## PROBLEM DETAILS:
Every line in the data below has to be repeated exactly; no picture belongs in the result.
%%
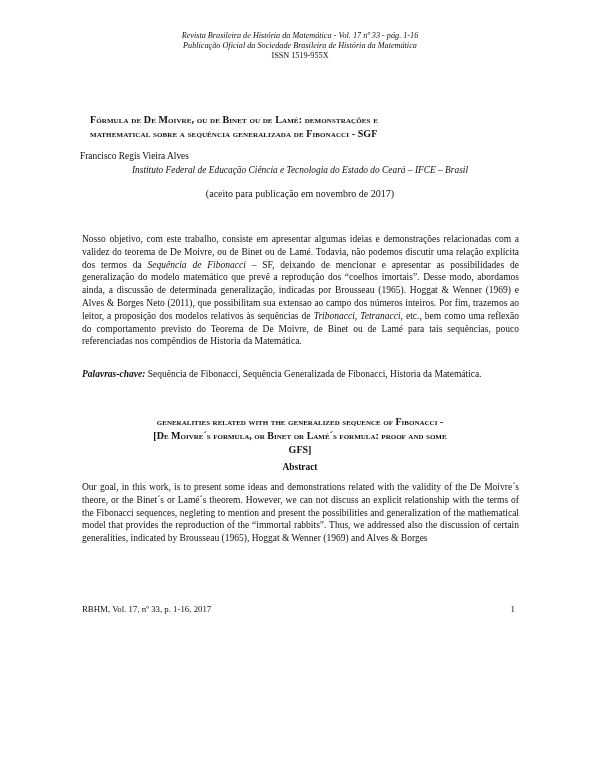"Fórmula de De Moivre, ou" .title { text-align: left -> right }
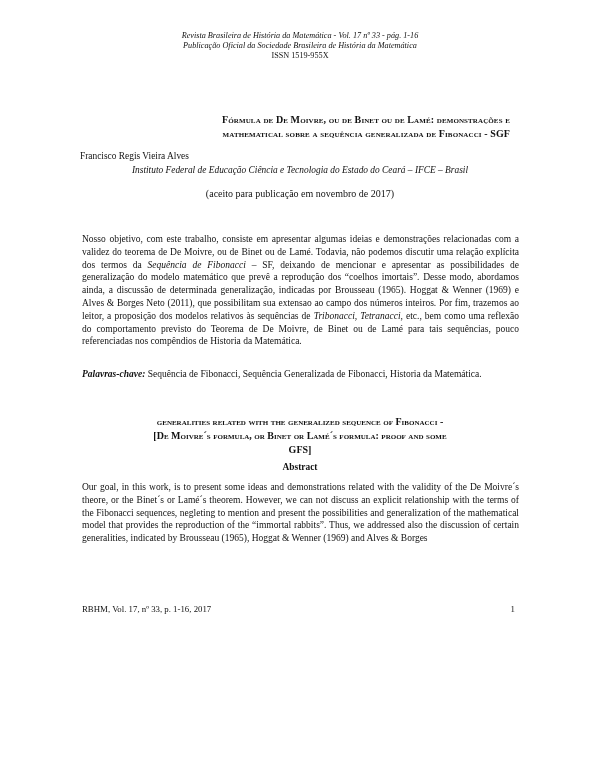"Instituto Federal de Educação Ciência" .affil { font-style: italic -> none; text-align: center -> none }
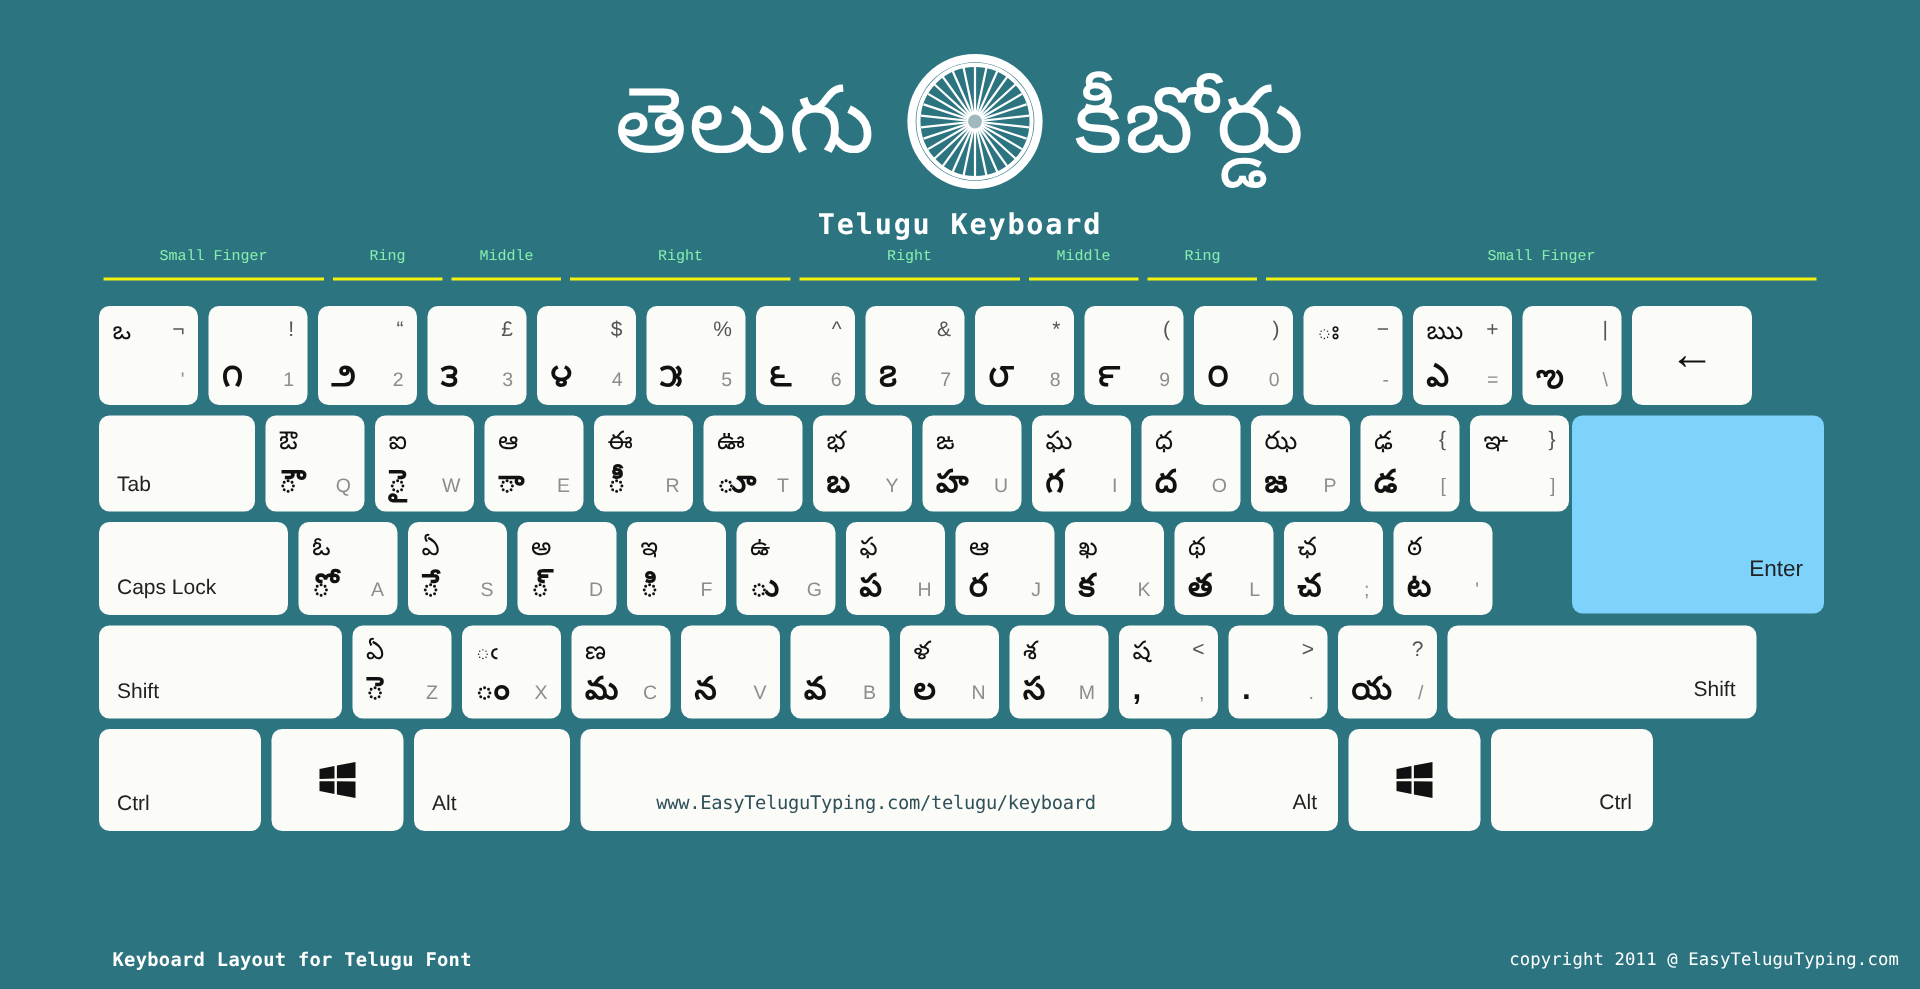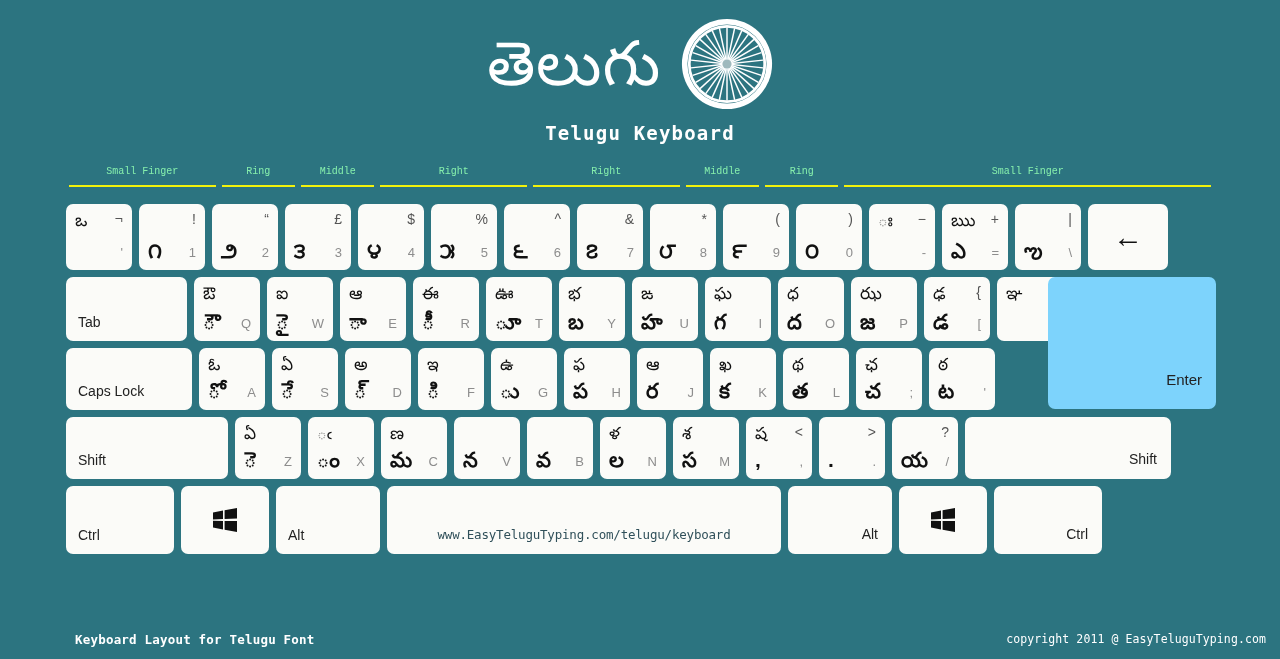"తెలుగు" #header { padding-top: 8px -> 25px }
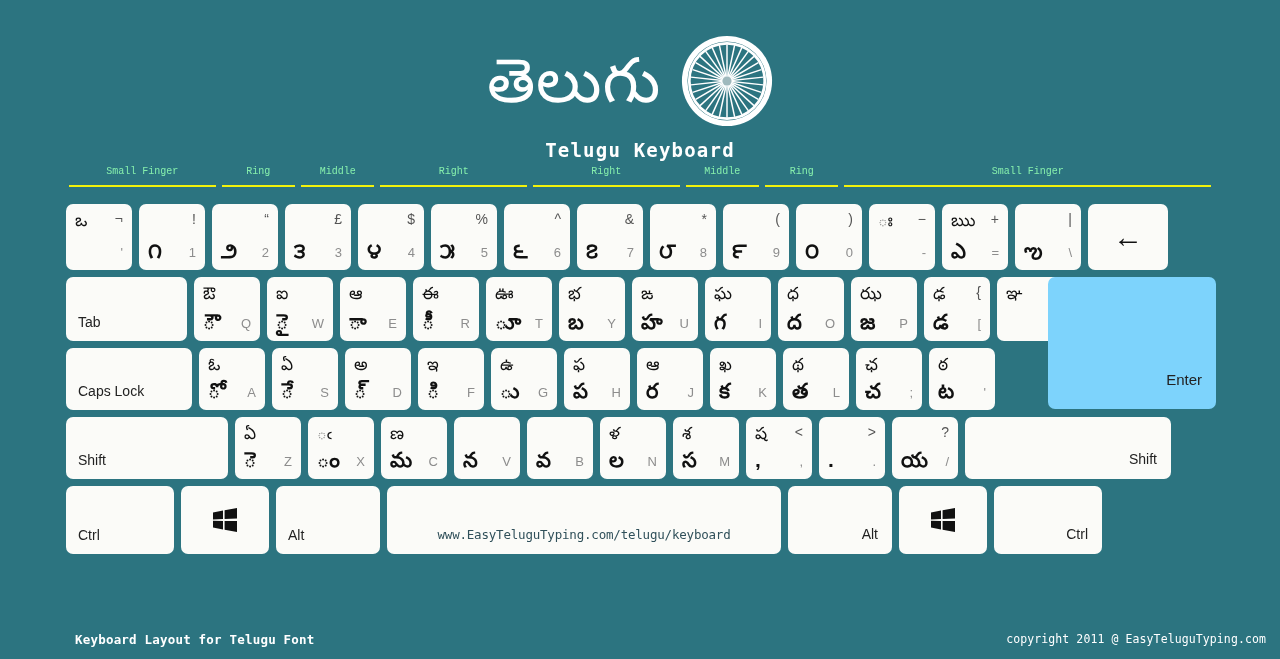"కీబోర్డు" span.title-text { html: none -> <span>కీబోర్డు</span> }
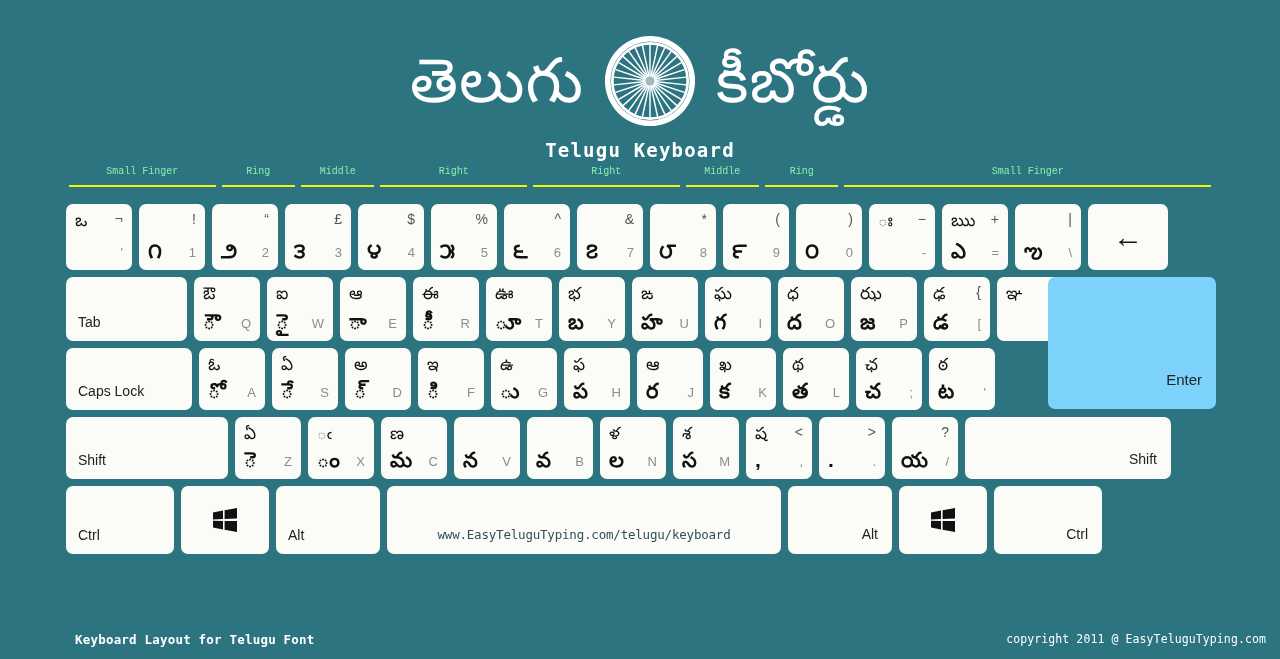"Tab" .w-tab { width: 121px -> 104px }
%%
## FINAL ANSWER:
"Fórmula de De Moivre, ou" .title { text-align: left -> right }
"Instituto Federal de Educação Ciência" .affil { font-style: italic -> none; text-align: center -> none }
"తెలుగు" #header { padding-top: 8px -> 25px }
"కీబోర్డు" span.title-text { html: none -> <span>కీబోర్డు</span> }
"Tab" .w-tab { width: 121px -> 104px }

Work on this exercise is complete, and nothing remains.